Hope for kala-azar patients as new treatment is discovered
Arega Yeshanew (right) the Head of Laboratory at the Leishmaniasis Treatment Centre University of Gondar, Ethiopia in the laboratory with a fellow researcher on May 8, 2020
Patients suffering from visceral leishmaniasis in East Africa can now hope for a better life after a new treatment was discovered.
Visceral leishmaniasis, also known as kala-azar, is the deadliest parasitic killer after malaria in Africa.
It is characterised by irregular bouts of fever, weight loss, enlargement of the spleen and liver, and anaemia.
Some 50,000 to 90,000 new cases of the disease are reported annually, with the highest numbers reported in the eastern African countries of Eritrea, Ethiopia, Kenya, Somalia, South Sudan, Sudan, and Uganda.
But following a successful study conducted in eastern Africa by the non-profit medical research organisation Drugs for Neglected Diseases Initiative (DNDi) and its partners, the number of deaths will be cut considerably.
"We are delighted with the positive results from this clinical trial. It will contribute to our strategic goal of reducing morbidity due to leishmaniasis by 60 per cent by 2025," said Dr Patrick Amoth of Kenya’s Ministry of Health.
Dr Monique Wasunna, DNDi eastern Africa regional director, was equally enthusiastic: "The new combination treatment signifies a historic step forward for dreadfully neglected patient populations.
“After many decades, we have finally included an oral treatment to the regimen, reducing severe side effects and the burden on health systems thanks to decreased hospitalisation time.”
Dr Fabiana Alves, director of the neglected tropical diseases leishmaniasis and mycetoma cluster at DNDi, said: "The journey is not over yet. DNDi and its partners will be beginning clinical trials for new, promising, all-oral treatments for leishmaniasis soon.
"Our goal is to radically transform treatments for visceral leishmaniasis by developing patient-friendly oral therapies that are affordable, safe, and effective in patients in all regions."
The results, announced on Friday, were the culmination of a clinical trial initiated in 2017 in Kenya, Ethiopia, Sudan, and Uganda by the AfriKADIA Consortium with funding from the European and Developing Countries Clinical Trials Partnership (EDCTP).
The results were published in the journal Clinical Infectious Diseases.
Data from Kenya’s Ministry of Health reveals that five million people, mainly children aged five to 15, are at risk of the disease, mostly in nine arid and semi-arid parts of the country.
Scientists say the new treatment for this neglected disease is safer and reduces the number of toxic daily injections and hospitalisation time.
"This new treatment is great news for the thousands of patients affected by visceral leishmaniasis in the region,” said Prof Ahmed Musa of the University of Khartoum and principal investigator of the clinical trial conducted in Sudan.

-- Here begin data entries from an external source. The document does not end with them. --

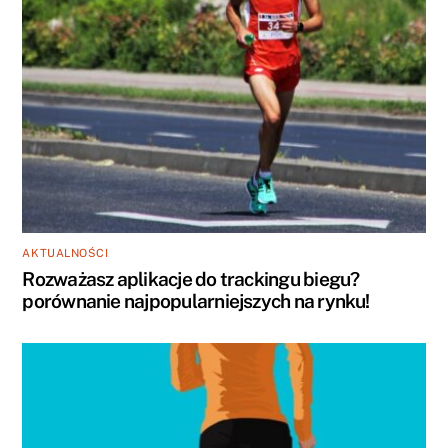
AKTUALNOŚCI
Rozważasz aplikacje do trackingu biegu?
porównanie najpopularniejszych na rynku!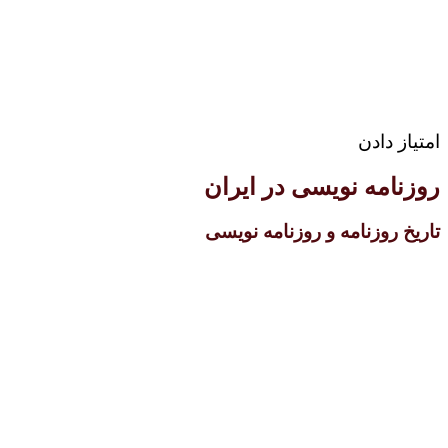
امتیاز دادن
روزنامه نویسی در ایران
تاریخ روزنامه و روزنامه نویسی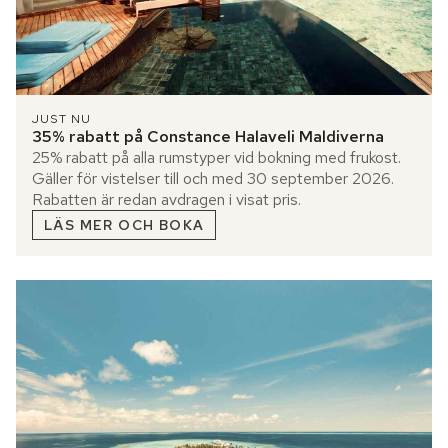
JUST NU
35% rabatt på Constance Halaveli Maldiverna
25% rabatt på alla rumstyper vid bokning med frukost.
Gäller för vistelser till och med 30 september 2026.
Rabatten är redan avdragen i visat pris.
LÄS MER OCH BOKA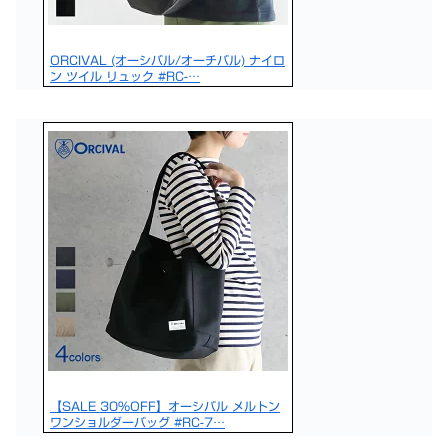
ORCIVAL (オーシバル/オーチバル) ナイロ
ン ツイル リュック #RC-…
【SALE 30%OFF】オーシバル メルトン
ワンショルダーバッグ #RC-7…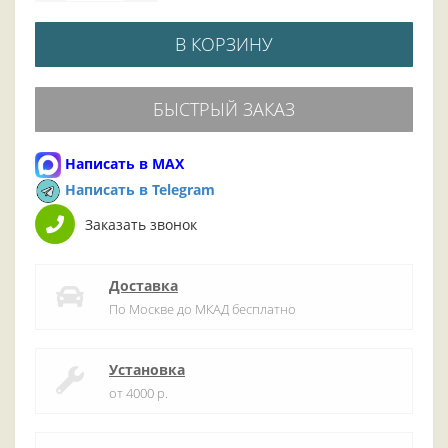
В КОРЗИНУ
БЫСТРЫЙ ЗАКАЗ
Написать в MAX
Написать в Telegram
Заказать звонок
Доставка
По Москве до МКАД бесплатно
Установка
от 4000 р.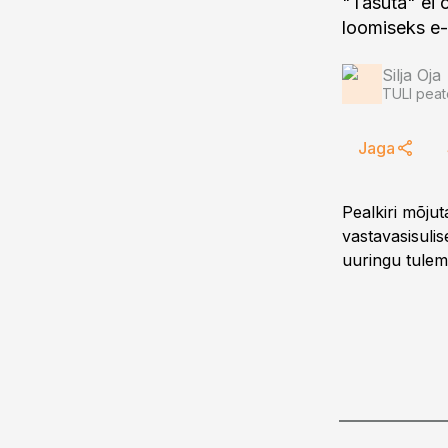
"Tasuta" ei 
loomiseks e-
Silja Oja
TULI peat
Jaga
Pealkiri mõjut
vastavasisuli
uuringu tulem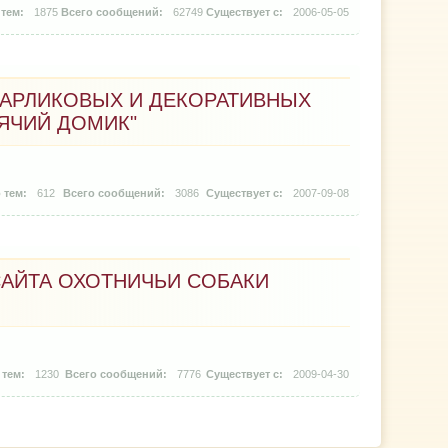
1875
62749
2006-05-05
КАРЛИКОВЫХ И ДЕКОРАТИВНЫХ
ЯЧИЙ ДОМИК"
612
3086
2007-09-08
САЙТА ОХОТНИЧЬИ СОБАКИ
1230
7776
2009-04-30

“It will eliminate one painful and toxic injection from the treatment and is, therefore, safer for those affected.”
The new treatment consists of a combination of two drugs: miltefosine, the only oral drug available for leishmaniasis treatment, and paromomycin, an injectable antibiotic that is 91 per cent effective.
"The current treatment has a significant socio-economic impact as patients are forced to stay in hospital for long periods and miss work or school. With the new treatment, patients will spend less time in hospital," said Prof Musa.
The current first-line treatment in eastern Africa consists of paromomycin, an injectable antibiotic used in combination with sodium stibogluconate (SSG) and administered by injection or intravenously.
It is sub-optimal, as patients may suffer from rare but serious side effects, such as cardiotoxicity, hepatotoxicity and pancreatitis associated with SSG.
The treatment is also difficult to administer because patients must endure two painful injections every day for 17 days.
The World Health Organisation (WHO) says there are three main forms of leishmaniasis. The first is visceral, also known as kala-azar, the most serious form of the disease.
The other strains are cutaneous, the most common, and mucocutaneous.
Leishmaniasis is caused by protozoan parasites transmitted by the bite of infected female Phlebotomine sandflies.
The disease usually affects the poor and is associated with malnutrition, population displacement, poor housing, a weak immune system and poverty.
Leishmaniasis is also linked to environmental changes such as deforestation, the building of dams, irrigation schemes and urbanisation.